Yapılan muz orta vurulan darbeli kafadan, son dakikada kaçan golden, “bu çocukta iş var” demekten ne kadar da uzaklaşmışız. Dün Soner Yüksel ile Ahmet Deniz Canoruç’un fazlasıyla bizden sunumu ile izlediğim Eskişehirspor- Karacabey maçı tüm özlediklerimi yoğun bir şekilde önüme koydu. 3 gol izledik. Göze hoş gelen bir mücadele… Onur Arı’nın golleri; ciddi akıl ve beceri isteyen gollerdi. İlk maçta bu iki gole şahitlik etmek çok uzak yoldan gelen sevdiğine sıkı sıkıya sarılmaya denk geldi bünyede.
Şampiyonluğa koşarken de, orta sıralarda rahatken, yahut düşme hattında kıvranırken ve düşerken de adamlık markajından kurtulamayan ve pek de niyeti olmayan Sezgin’i bir Yeşilçam filmi izler gibi izlemenin o saf ayrıcalığını yaşadım.
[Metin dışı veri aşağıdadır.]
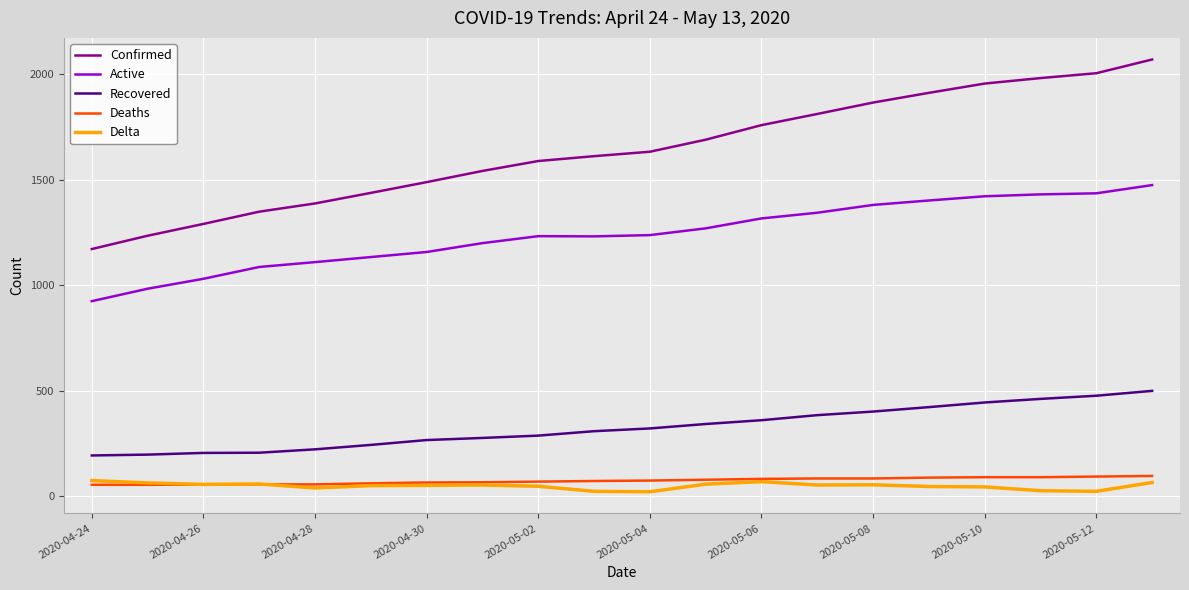

In Delta, how many points are lower than both neighbors (excluding endpoints)?

5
Eskişehirspor’un aylar sonra yeniden futbolla gündeme gelmesi, şikayetlerin bir bir sıralandığı basın toplantıları ardından 90 dakikalık bir şölenin televizyon ile evin baş köşesine gelip oturması güzel duygulardı. ESTV patronu Özgür Fethi Demirdaş’a sevgili dostum Soner Yüksel’e, düğününe gidemediğim için affını dilediğim sevgili kardeşim Ahmet Canoruç’a, kısaca yayında yapımda emeği geçen herkese çok teşekkürler.
Oynanan oyun, sergilenen mücadele, atılan iki güzel golün yanında çok da önemi olmasa da alınan galibiyet için Eskişehirspor’a sevgi ve saygılar.